Aquella mañana los habitantes de la Aldea en lo Alto se levantaron como siempre. Eran un pueblo simple y trabajaban y vivían de la tierra. Disponían de escaleras plegables para descender y dirigirse a sus campos sembrados para cosechar, recoger y traer las provisiones de alimento diario alrededor de las cuales giraba toda su existencia. Algunos se quedaban cerca de sus casas tejiendo, cortando madera para hacer muebles o juguetes, y otros trabajaban preparando vasijas de cerámica.
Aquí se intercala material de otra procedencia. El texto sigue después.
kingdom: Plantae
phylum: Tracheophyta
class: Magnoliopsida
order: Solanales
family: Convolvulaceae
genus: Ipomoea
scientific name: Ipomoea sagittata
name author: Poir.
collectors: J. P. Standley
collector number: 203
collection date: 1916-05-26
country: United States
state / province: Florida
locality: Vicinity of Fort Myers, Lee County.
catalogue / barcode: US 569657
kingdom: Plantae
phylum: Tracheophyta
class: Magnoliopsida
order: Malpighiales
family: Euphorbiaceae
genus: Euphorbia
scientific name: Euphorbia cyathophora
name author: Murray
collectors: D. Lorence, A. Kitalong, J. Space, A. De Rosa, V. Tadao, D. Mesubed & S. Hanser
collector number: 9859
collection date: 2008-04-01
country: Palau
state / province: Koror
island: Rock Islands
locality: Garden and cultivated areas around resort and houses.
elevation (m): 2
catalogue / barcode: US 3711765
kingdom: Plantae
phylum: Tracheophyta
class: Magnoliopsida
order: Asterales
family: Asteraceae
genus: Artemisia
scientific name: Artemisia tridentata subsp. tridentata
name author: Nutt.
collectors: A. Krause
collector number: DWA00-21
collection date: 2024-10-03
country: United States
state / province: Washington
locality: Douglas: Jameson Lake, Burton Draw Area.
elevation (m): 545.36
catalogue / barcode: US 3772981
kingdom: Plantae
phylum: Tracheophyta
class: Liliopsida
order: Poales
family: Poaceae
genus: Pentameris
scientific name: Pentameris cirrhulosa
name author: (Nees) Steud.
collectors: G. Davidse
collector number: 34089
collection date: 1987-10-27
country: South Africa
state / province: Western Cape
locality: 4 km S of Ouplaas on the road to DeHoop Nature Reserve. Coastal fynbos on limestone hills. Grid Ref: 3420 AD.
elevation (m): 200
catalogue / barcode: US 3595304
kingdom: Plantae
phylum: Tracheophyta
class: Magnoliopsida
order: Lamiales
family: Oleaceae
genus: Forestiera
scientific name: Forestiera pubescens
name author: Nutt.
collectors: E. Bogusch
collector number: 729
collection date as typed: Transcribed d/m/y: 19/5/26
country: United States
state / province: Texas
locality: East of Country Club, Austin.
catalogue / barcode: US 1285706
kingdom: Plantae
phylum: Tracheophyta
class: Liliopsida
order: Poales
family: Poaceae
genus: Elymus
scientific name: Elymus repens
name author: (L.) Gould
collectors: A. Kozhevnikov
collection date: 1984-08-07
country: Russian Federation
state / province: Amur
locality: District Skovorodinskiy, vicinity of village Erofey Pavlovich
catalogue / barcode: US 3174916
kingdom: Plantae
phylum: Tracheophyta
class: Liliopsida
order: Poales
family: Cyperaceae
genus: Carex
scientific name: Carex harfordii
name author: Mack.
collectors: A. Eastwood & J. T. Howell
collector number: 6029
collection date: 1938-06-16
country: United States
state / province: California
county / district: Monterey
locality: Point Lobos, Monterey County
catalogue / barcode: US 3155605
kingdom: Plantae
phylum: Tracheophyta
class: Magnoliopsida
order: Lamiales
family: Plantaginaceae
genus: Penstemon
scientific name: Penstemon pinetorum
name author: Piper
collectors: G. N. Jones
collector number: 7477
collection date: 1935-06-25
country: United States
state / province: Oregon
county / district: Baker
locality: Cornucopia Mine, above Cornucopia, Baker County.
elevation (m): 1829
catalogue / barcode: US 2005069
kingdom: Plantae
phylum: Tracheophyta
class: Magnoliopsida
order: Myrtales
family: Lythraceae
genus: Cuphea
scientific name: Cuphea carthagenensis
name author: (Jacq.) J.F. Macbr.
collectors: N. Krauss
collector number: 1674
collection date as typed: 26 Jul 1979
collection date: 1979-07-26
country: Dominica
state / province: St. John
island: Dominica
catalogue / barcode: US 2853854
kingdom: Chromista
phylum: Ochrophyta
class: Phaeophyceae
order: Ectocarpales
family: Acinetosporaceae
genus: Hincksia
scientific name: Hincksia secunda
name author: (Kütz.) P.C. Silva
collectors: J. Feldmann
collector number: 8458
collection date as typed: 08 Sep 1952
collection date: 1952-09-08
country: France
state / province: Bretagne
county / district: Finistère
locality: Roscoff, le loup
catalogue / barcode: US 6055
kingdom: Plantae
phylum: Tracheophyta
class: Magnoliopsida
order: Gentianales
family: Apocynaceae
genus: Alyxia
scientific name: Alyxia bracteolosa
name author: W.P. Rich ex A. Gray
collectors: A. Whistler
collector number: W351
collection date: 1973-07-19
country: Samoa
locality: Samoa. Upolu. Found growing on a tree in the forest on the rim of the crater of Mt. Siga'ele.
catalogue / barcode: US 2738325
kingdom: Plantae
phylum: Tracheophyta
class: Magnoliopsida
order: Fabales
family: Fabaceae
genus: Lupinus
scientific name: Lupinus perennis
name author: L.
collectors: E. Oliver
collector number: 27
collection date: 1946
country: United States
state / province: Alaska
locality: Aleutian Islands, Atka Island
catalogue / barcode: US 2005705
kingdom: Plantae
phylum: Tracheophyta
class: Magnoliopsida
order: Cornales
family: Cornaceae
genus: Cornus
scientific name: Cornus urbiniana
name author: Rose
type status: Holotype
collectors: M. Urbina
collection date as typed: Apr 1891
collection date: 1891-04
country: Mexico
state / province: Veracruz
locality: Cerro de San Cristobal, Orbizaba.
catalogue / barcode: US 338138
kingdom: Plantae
Todos acarreaban muy temprano el agua que habrían de utilizar durante el día.
Una mujer encontró en medio de las casas aquella piedra extraña, redondeada y algo transparente. No parecía nada especial a primera vista, pero como nunca antes había hallado nada igual decidió guardarla en su bolso de trabajo y entregarla al atardecer a los sabios ancianos de la aldea, quienes a esa hora se reunían para educar a los niños, hablar acerca de las leyendas y las historias de otras épocas, y dictar las sencillas leyes de todos.
Para Akím aquella fue una jornada como cualquier otra, descendió de su hogar junto a su padre, que cojeaba debido a una vieja herida de guerra, y se dirigieron a sus parcelas labradas en los campos de trabajo. A medio día fueron al río, compartían un íntimo gusto por la pesca y aprovechaban el tiempo libre para practicarla hasta tarde. Cuando el sol anunció con sus rayos que se ocultaría pronto en el horizonte, volvieron a casa.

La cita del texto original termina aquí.